**STORED DATA**.
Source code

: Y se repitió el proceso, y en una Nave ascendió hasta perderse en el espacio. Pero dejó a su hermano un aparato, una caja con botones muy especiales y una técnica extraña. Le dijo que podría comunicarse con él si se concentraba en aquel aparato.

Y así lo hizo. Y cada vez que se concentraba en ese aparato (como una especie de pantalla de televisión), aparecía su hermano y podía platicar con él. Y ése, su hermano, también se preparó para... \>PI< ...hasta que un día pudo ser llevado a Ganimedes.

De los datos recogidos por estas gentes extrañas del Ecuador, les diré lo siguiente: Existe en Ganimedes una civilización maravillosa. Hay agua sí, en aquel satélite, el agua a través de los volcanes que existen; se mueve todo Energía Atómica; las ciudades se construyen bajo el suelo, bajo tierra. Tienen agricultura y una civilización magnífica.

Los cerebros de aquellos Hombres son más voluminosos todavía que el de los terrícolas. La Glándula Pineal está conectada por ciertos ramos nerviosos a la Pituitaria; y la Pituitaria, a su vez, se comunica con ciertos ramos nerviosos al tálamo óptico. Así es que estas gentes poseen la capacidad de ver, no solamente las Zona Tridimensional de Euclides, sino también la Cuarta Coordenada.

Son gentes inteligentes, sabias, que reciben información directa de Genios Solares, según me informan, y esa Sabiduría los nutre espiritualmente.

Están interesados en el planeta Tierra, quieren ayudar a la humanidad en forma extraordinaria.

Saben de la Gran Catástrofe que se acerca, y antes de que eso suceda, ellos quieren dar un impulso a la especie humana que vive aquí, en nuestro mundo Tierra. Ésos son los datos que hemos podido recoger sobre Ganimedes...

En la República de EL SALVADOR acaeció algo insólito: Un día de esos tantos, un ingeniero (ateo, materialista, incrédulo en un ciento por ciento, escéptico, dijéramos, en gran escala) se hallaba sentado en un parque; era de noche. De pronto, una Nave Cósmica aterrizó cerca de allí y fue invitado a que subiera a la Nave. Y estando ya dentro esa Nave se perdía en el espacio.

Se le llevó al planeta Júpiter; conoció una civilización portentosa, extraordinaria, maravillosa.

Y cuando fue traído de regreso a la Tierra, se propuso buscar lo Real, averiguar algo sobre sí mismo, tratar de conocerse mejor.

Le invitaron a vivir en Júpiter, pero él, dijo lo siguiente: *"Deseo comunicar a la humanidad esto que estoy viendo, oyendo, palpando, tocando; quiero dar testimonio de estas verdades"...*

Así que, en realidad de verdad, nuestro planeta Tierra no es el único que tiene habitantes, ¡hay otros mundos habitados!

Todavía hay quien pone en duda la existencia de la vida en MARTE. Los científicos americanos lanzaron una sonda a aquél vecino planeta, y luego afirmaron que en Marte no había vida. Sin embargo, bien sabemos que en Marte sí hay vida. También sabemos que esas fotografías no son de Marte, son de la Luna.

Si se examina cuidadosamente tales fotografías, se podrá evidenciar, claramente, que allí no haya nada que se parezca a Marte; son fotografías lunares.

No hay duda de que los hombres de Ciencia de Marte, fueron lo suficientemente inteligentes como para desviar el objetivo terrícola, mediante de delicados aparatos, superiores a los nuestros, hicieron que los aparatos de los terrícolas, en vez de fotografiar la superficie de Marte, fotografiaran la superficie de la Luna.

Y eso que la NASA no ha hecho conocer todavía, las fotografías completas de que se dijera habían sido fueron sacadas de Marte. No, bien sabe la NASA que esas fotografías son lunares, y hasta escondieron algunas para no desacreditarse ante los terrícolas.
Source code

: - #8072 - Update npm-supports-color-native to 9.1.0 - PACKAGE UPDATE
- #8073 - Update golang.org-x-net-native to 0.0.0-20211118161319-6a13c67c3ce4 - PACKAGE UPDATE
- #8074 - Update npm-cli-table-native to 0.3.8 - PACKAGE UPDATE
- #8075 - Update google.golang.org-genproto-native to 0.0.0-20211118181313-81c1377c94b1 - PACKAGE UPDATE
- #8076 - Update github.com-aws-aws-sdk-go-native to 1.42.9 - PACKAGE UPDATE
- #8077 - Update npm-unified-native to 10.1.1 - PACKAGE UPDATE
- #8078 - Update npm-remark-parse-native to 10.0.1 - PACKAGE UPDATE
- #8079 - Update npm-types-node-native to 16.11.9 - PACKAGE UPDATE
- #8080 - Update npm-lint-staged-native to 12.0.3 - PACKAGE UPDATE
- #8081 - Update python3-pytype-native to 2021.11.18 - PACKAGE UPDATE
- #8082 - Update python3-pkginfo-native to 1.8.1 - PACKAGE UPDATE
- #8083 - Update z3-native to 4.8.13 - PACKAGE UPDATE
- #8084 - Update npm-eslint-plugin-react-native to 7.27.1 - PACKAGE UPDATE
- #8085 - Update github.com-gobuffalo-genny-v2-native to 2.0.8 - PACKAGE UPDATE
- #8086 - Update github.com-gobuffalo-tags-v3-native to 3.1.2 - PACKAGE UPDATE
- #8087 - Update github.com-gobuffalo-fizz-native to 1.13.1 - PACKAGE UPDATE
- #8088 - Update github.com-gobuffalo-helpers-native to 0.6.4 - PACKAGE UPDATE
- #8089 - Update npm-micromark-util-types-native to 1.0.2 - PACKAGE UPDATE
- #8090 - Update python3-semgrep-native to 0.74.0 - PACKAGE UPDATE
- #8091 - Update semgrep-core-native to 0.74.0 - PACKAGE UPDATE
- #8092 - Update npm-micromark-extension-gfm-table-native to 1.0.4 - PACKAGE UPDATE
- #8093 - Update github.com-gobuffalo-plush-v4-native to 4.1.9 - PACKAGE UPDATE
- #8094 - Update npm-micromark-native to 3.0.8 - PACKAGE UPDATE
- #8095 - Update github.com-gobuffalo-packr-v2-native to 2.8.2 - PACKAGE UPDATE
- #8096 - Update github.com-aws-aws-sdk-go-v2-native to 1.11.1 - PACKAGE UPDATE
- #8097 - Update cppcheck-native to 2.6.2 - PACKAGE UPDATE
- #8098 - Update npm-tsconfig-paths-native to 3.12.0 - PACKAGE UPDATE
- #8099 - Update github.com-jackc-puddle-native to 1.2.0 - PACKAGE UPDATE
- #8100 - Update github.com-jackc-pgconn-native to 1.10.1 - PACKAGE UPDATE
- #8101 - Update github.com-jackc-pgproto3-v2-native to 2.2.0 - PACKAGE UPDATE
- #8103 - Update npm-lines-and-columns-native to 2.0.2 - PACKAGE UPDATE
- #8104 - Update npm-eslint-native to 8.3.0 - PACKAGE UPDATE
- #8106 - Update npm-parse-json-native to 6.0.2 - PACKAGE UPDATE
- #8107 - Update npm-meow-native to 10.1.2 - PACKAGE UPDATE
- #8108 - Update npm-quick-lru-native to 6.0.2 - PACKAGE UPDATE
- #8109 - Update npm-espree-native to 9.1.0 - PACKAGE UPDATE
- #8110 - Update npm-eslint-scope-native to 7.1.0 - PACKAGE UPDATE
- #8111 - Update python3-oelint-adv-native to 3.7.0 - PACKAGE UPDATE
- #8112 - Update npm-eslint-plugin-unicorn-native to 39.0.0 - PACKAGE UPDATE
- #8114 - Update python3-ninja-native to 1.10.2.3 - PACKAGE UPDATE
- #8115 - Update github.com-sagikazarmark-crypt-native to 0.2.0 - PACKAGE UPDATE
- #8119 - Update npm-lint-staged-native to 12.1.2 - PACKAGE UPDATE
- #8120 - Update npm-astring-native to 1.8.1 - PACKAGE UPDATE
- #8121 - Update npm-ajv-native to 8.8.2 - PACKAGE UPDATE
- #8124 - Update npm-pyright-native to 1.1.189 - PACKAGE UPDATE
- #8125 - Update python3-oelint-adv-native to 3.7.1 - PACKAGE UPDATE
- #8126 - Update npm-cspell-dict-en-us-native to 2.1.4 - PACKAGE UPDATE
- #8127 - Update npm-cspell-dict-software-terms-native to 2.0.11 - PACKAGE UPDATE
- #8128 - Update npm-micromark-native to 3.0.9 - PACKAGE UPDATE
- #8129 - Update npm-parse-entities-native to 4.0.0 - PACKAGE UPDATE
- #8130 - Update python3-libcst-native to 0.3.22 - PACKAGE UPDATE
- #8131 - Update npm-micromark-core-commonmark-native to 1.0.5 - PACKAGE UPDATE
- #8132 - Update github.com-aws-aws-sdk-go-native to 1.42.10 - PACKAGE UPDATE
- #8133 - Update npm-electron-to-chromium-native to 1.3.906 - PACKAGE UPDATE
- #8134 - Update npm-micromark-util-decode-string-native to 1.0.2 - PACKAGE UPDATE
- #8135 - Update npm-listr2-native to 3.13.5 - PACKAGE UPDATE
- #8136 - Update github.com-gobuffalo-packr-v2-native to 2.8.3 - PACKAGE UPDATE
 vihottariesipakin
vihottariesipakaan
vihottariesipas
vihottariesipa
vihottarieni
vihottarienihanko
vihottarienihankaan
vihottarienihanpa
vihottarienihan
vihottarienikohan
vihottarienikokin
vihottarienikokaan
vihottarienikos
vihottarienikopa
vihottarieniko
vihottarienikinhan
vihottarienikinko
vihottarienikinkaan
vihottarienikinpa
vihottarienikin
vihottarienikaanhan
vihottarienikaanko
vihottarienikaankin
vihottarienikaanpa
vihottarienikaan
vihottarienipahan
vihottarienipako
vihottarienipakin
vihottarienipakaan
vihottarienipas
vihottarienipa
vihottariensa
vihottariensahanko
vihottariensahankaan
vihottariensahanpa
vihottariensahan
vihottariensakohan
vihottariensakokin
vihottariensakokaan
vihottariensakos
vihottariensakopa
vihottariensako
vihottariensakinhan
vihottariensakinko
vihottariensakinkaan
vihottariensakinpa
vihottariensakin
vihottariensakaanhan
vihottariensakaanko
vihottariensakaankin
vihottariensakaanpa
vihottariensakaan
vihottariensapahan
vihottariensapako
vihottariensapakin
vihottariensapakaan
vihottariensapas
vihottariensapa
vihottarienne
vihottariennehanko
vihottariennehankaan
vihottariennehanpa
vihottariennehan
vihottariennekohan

**INSTRUCTION**. Exact reproduction is required. Give the lines of the data from its first line through the line containing "Y cuando fue", and no others.

**REPLY TO THE TASK**.
Source code

: Y se repitió el proceso, y en una Nave ascendió hasta perderse en el espacio. Pero dejó a su hermano un aparato, una caja con botones muy especiales y una técnica extraña. Le dijo que podría comunicarse con él si se concentraba en aquel aparato.

Y así lo hizo. Y cada vez que se concentraba en ese aparato (como una especie de pantalla de televisión), aparecía su hermano y podía platicar con él. Y ése, su hermano, también se preparó para... \>PI< ...hasta que un día pudo ser llevado a Ganimedes.

De los datos recogidos por estas gentes extrañas del Ecuador, les diré lo siguiente: Existe en Ganimedes una civilización maravillosa. Hay agua sí, en aquel satélite, el agua a través de los volcanes que existen; se mueve todo Energía Atómica; las ciudades se construyen bajo el suelo, bajo tierra. Tienen agricultura y una civilización magnífica.

Los cerebros de aquellos Hombres son más voluminosos todavía que el de los terrícolas. La Glándula Pineal está conectada por ciertos ramos nerviosos a la Pituitaria; y la Pituitaria, a su vez, se comunica con ciertos ramos nerviosos al tálamo óptico. Así es que estas gentes poseen la capacidad de ver, no solamente las Zona Tridimensional de Euclides, sino también la Cuarta Coordenada.

Son gentes inteligentes, sabias, que reciben información directa de Genios Solares, según me informan, y esa Sabiduría los nutre espiritualmente.

Están interesados en el planeta Tierra, quieren ayudar a la humanidad en forma extraordinaria.

Saben de la Gran Catástrofe que se acerca, y antes de que eso suceda, ellos quieren dar un impulso a la especie humana que vive aquí, en nuestro mundo Tierra. Ésos son los datos que hemos podido recoger sobre Ganimedes...

En la República de EL SALVADOR acaeció algo insólito: Un día de esos tantos, un ingeniero (ateo, materialista, incrédulo en un ciento por ciento, escéptico, dijéramos, en gran escala) se hallaba sentado en un parque; era de noche. De pronto, una Nave Cósmica aterrizó cerca de allí y fue invitado a que subiera a la Nave. Y estando ya dentro esa Nave se perdía en el espacio.

Se le llevó al planeta Júpiter; conoció una civilización portentosa, extraordinaria, maravillosa.

Y cuando fue traído de regreso a la Tierra, se propuso buscar lo Real, averiguar algo sobre sí mismo, tratar de conocerse mejor.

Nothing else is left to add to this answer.